Alexandra Levasseur’s oil and pencil paintings are feminine and beautiful but not in a cutesy, saccharine way – there’s a darker undercurrent – something just a little sinister in the empty eyes filled with flowers and faces dug out to reveal a mountains and a cloudy sky. There’s a surreal, dreamy quality to her half-abstracted landscaped portraits; the purple and green skies are particularly enchanting and Levasseur’s color palette is lovely in its subdued, pastel hues.

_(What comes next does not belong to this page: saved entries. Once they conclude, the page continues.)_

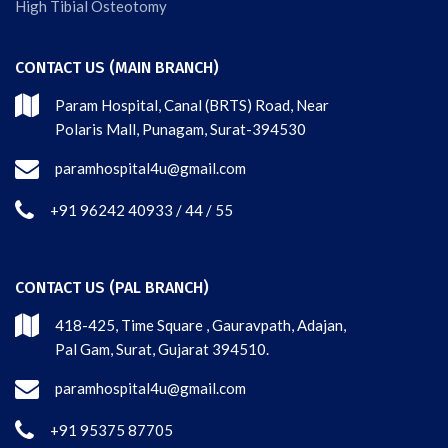
High Tibial Osteotomy
CONTACT US (MAIN BRANCH)
Param Hospital, Canal (BRTS) Road, Near
Polaris Mall, Punagam, Surat-394530
paramhospital4u@gmail.com
+91 96242 40933 / 44 / 55
CONTACT US (PAL BRANCH)
418-425, Time Square , Gauravpath, Adajan,
Pal Gam, Surat, Gujarat 394510.
paramhospital4u@gmail.com
+91 95375 87705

The layered collages are somewhat chaotic – In Body of Land, there are wide swaths of heavily impastoed paint strokes slicing through a woman’s face which is floating over a cloudy sky in front of a floral mountain range. That could easily read as disjointed and nonsensical. Levasseur balances it all effortlessly, though, by always keeping proportion and scale in check. In The River, she is able to maintain the woman’s face as the focal point by situating it just slightly off center and making it the brightest, lightest and biggest image on the canvas. The remaining components – the forest, Pollock-like drips, mountain range and floral landscape – become supporting enhancements rather than conflicting detractions.
The paintings are modern, cool and fresh. They betray Levasseur’s interest in what it means to be a woman and all the mystery and interconnectedness between her and nature.